#### [YOUR GOAL]
Show each line of the records below where the word "input" occurs.

════════════════════

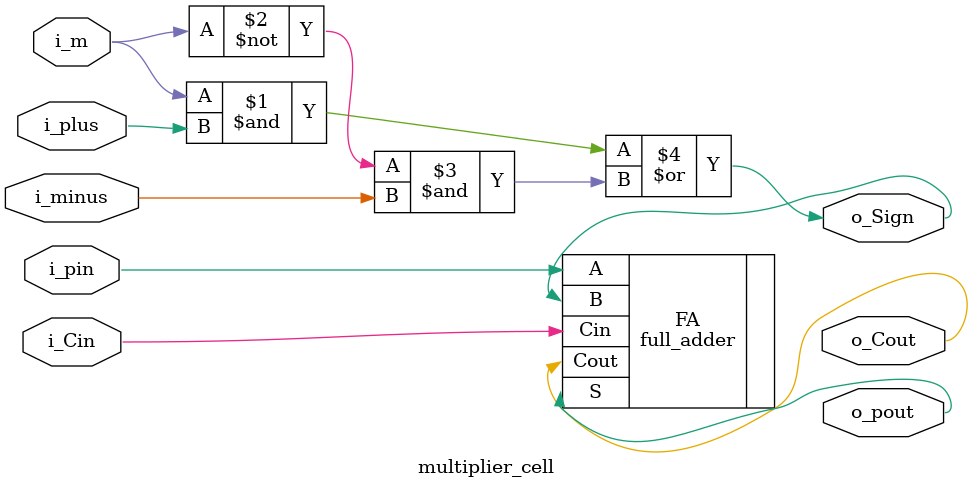
<source format=sv>
/**
 * REVIEW 
 * module multiplier_cell
 */

module multiplier_cell (
    input i_pin,
    input i_m,

    input i_plus,
    input i_minus,

    input i_Cin,

    output logic o_Cout,
    output logic o_Sign,
    output logic o_pout
);

    assign o_Sign = (i_m & i_plus) | (~ i_m & i_minus);

    full_adder FA(
        .A(i_pin),
        .B(o_Sign),
        .Cin(i_Cin),

        .Cout(o_Cout),
        .S(o_pout)
    );
    
endmodule
</source>
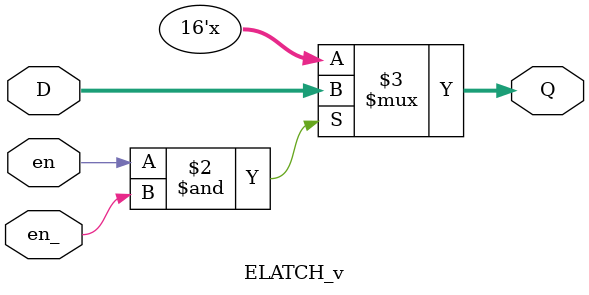
<source format=v>
module ELATCH_v (input en,
					 input en_,
					 input [15:0] D,
					 output reg [15:0] Q);
	//reg [15:0] temp;
	always@(en or en_ or D) begin
		if(en & en_)
			Q <= D;
	end
endmodule
</source>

════════════════════

#### [ANSWER]
    input i_pin,
    input i_m,
    input i_plus,
    input i_minus,
    input i_Cin,
module ELATCH_v (input en,
					 input en_,
					 input [15:0] D,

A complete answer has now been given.